6. Wain SL, Kier R, Vollmer RT, Bossen EH. Basaloid-squamous carcinoma of the tongue, hypopharynx, and larynx: report of 10 cases. Hum Pathol 1986; 17: 1158–1166.
7. Webb DV, Mentrikoski MJ, Verduin L, Brill LB 2nd, Wick MR. Basal cell carcinoma vs basaloid squamous cell carcinoma of the skin: an immunohistochemical reappraisal. Ann Diagn Pathol 2015; 19: 70–75.
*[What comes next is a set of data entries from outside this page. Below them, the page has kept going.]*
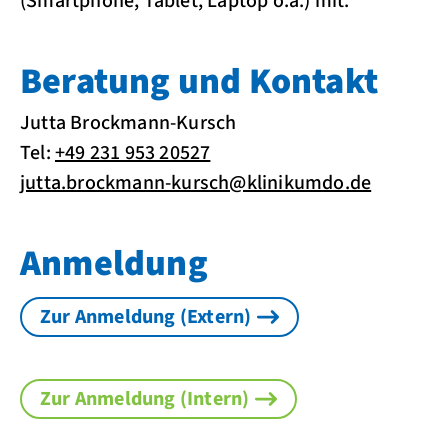
(Smartphone, Tablet, Laptop o.ä.) mit.
Beratung und Kontakt
Jutta Brockmann-Kursch
Tel:
+49 231 953 20527
jutta.brockmann-kursch@klinikumdo.de
Anmeldung
Zur Anmeldung (Extern)
Zur Anmeldung (Intern)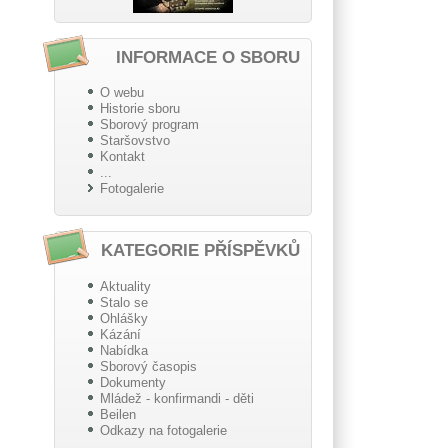
INFORMACE O SBORU
O webu
Historie sboru
Sborový program
Staršovstvo
Kontakt
...
Fotogalerie
KATEGORIE PŘÍSPĚVKŮ
Aktuality
Stalo se
Ohlášky
Kázání
Nabídka
Sborový časopis
Dokumenty
Mládež - konfirmandi - děti
Beilen
Odkazy na fotogalerie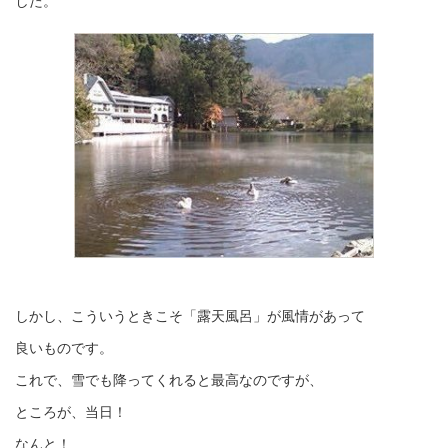
した。
しかし、こういうときこそ「露天風呂」が風情があって
良いものです。
これで、雪でも降ってくれると最高なのですが、
ところが、当日！
なんと！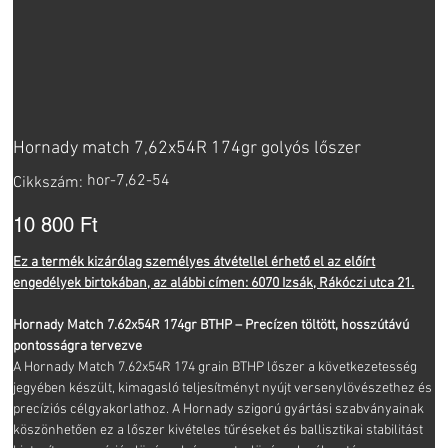
Hornady match 7,62x54R 174gr golyós lőszer
Cikkszám:
hor-7,62-54
Cikkszám:
hor-
7,62-
54
Ár
10 800 Ft
Ez a termék kizárólag személyes átvétellel érhető el az előírt
engedélyek birtokában, az alábbi címen: 6070 Izsák, Rákóczi utca 21.
Hornady Match 7.62x54R 174gr BTHP – Precízen töltött, hosszútávú
pontosságra tervezve
A Hornady Match 7.62x54R 174 grain BTHP lőszer a következetesség
jegyében készült, kimagasló teljesítményt nyújt versenylövészethez és
precíziós célgyakorlathoz. A Hornady szigorú gyártási szabványainak
köszönhetően ez a lőszer kivételes tűréseket és ballisztikai stabilitást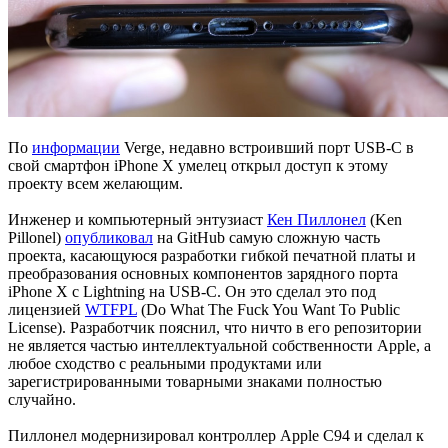
По
информации
Verge, недавно встроивший порт USB-C в
свой смартфон iPhone X умелец открыл доступ к этому
проекту всем желающим.
Инженер и компьютерный энтузиаст
Кен Пиллонел
(Ken
Pillonel)
опубликовал
на GitHub самую сложную часть
проекта, касающуюся разработки гибкой печатной платы и
преобразования основных компонентов зарядного порта
iPhone X с Lightning на USB-C. Он это сделал это под
лицензией
WTFPL
(Do What The Fuck You Want To Public
License). Разработчик пояснил, что ничто в его репозитории
не является частью интеллектуальной собственности Apple, а
любое сходство с реальными продуктами или
зарегистрированными товарными знаками полностью
случайно.
Пиллонел модернизировал контроллер Apple C94 и сделал к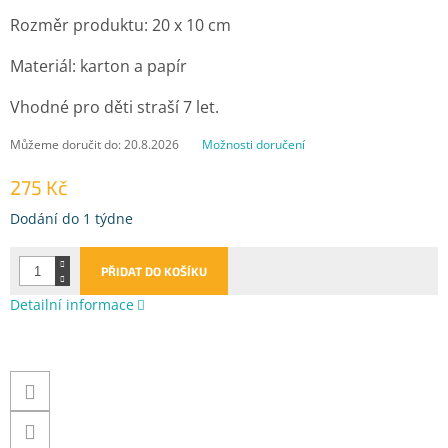
Rozměr produktu: 20 x 10 cm
Materiál: karton a papír
Vhodné pro děti straší 7 let.
Můžeme doručit do:
20.8.2026
Možnosti doručení
275 Kč
Měrná
Dodání do 1 týdne
cena:
PŘIDAT DO KOŠÍKU
Detailní informace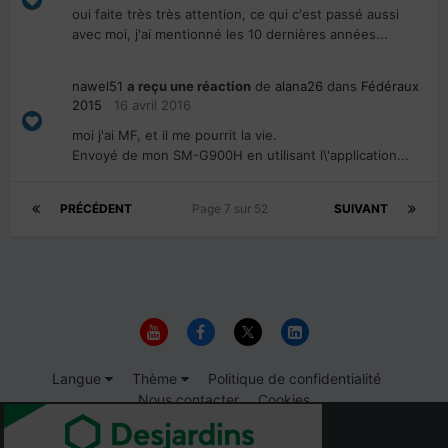
oui faite très très attention, ce qui c'est passé aussi
avec moi, j'ai mentionné les 10 dernières années...
nawel51
a reçu une réaction
de
alana26
dans
Fédéraux
2015
16 avril 2016
moi j'ai MF, et il me pourrit la vie.
Envoyé de mon SM-G900H en utilisant l\'application...
PRÉCÉDENT
Page 7 sur 52
SUIVANT
Langue
Thème
Politique de confidentialité
Nous contacter
Cookies
© 1999-2026 Immigrer.com Inc.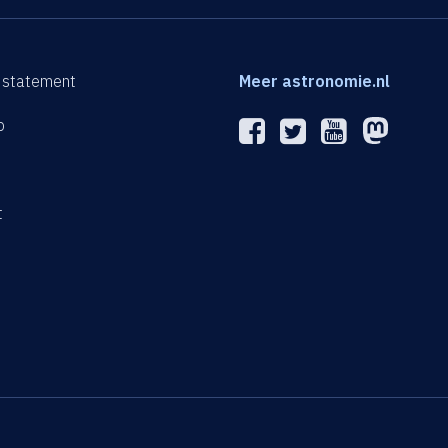
 statement
Meer astronomie.nl
p
n
t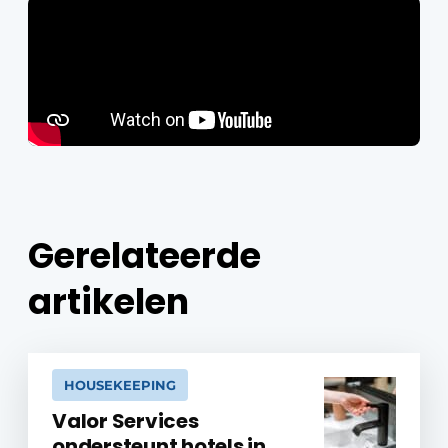
Gerelateerde
artikelen
HOUSEKEEPING
Valor Services
ondersteunt hotels in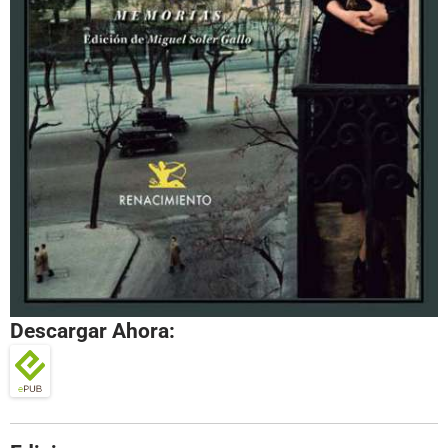
Descargar Ahora: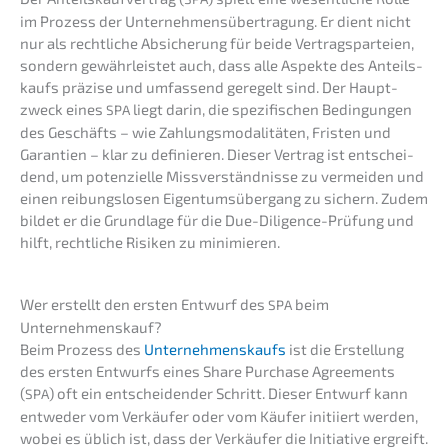
im Prozess der Unter­neh­mens­über­tra­gung. Er dient nicht
nur als recht­li­che Absiche­rung für beide Vertrags­par­tei­en,
sondern gewähr­leis­tet auch, dass alle Aspek­te des Anteils­
kaufs präzi­se und umfas­send geregelt sind. Der Haupt­
zweck eines
liegt darin, die spezi­fi­schen Bedin­gun­gen
SPA
des Geschäfts – wie Zahlungs­mo­da­li­tä­ten, Fristen und
Garan­tien – klar zu definie­ren. Dieser Vertrag ist entschei­
dend, um poten­zi­el­le Missver­ständ­nis­se zu vermei­den und
einen reibungs­lo­sen Eigen­tums­über­gang zu sichern. Zudem
bildet er die Grund­la­ge für die Due-Diligence-Prüfung und
hilft, recht­li­che Risiken zu minimieren.
Wer erstellt den ersten Entwurf des
beim
SPA
Unternehmenskauf?
Beim Prozess des
Unter­neh­mens­kaufs
ist die Erstel­lung
des ersten Entwurfs eines Share Purcha­se Agree­ments
(
) oft ein entschei­den­der Schritt. Dieser Entwurf kann
SPA
entwe­der vom Verkäu­fer oder vom Käufer initi­iert werden,
wobei es üblich ist, dass der Verkäu­fer die Initia­ti­ve ergreift.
8. Ramakrishnan R, Chaudhry IH, Ramdial P, Lazar AJ, McMenamin ME, Kazakov D, et al. Primary cutaneous adenoid cystic carcinoma: a clinicopathologic and immunohistochemical study of 27 cases. Am J Surg Pathol 2013; 37: 1603–1611.
9. Cubilla AL, Reuter VE, Gregoire L, Ayala G, Ocampos S, Lancaster, WD, et al. Basaloid squamous cell carcinoma: a distinctive human papilloma virus-related penile neoplasm: a report of 20 cases. Am J Surg Pathol 1998; 22: 755–761.
10. Begum S, Westra WH. Basaloid squamous cell carcinoma of the head and neck is a mixed variant that can be further resolved by HPV status. Am J Surg Pathol 2008; 32: 1044–1050.